(Collected data)
------------------------
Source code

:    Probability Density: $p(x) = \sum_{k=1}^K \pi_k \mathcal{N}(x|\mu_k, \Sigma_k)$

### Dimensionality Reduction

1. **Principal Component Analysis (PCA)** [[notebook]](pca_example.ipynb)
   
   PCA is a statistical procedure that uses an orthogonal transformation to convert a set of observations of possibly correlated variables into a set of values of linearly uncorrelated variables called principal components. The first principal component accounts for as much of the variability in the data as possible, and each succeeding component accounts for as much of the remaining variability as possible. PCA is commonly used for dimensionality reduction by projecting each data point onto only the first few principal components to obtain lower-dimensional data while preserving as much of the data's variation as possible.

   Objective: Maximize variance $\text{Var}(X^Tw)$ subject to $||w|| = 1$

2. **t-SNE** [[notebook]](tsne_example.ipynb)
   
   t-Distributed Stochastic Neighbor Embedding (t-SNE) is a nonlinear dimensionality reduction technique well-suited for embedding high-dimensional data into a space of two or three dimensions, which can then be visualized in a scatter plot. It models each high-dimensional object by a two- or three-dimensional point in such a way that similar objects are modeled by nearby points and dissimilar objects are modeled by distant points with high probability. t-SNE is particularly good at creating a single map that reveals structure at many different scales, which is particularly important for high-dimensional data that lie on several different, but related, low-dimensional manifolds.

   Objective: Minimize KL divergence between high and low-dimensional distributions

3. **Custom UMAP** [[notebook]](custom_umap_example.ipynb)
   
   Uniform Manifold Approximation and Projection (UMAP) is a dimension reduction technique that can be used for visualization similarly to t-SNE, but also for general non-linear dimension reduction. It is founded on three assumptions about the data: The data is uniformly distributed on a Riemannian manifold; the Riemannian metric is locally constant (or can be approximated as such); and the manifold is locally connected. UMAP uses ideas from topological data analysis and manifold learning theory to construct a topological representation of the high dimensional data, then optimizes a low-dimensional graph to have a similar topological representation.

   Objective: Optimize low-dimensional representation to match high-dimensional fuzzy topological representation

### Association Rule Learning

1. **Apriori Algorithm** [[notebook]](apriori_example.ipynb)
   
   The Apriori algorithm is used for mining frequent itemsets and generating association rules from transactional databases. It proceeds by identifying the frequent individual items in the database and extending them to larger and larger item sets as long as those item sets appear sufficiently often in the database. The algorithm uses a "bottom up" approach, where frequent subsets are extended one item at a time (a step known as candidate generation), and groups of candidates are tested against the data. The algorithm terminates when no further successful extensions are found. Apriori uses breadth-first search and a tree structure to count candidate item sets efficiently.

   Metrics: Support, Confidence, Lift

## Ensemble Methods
------------------------
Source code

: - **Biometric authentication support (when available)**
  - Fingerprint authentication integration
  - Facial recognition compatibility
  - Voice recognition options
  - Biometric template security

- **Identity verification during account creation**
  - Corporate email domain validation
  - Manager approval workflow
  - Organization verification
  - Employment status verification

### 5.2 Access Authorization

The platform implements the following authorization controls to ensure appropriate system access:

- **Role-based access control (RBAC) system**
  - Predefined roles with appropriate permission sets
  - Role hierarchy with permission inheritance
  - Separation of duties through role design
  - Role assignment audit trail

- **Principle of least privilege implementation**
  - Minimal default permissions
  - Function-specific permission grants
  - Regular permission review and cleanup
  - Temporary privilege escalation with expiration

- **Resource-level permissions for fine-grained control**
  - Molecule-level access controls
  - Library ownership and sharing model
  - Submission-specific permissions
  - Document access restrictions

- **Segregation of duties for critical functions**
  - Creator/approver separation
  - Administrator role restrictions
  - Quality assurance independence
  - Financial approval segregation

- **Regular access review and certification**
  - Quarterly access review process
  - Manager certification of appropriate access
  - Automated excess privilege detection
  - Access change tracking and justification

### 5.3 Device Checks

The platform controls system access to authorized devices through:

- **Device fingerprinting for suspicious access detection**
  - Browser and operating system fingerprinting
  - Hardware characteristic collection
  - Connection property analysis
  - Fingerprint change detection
------------------------
Turn the listing lines above, from the line containing "The platform controls" through the line containing "- Fingerprint change detection", into a Markdown table with the columns Row and Line text, leaving out blank lines. Include only those lines.

• TASK OUTPUT:
| Row | Line text |
|---|---|
| 1 | The platform controls system access to authorized devices through: |
| 2 | - **Device fingerprinting for suspicious access detection** |
| 3 |   - Browser and operating system fingerprinting |
| 4 |   - Hardware characteristic collection |
| 5 |   - Connection property analysis |
| 6 |   - Fingerprint change detection |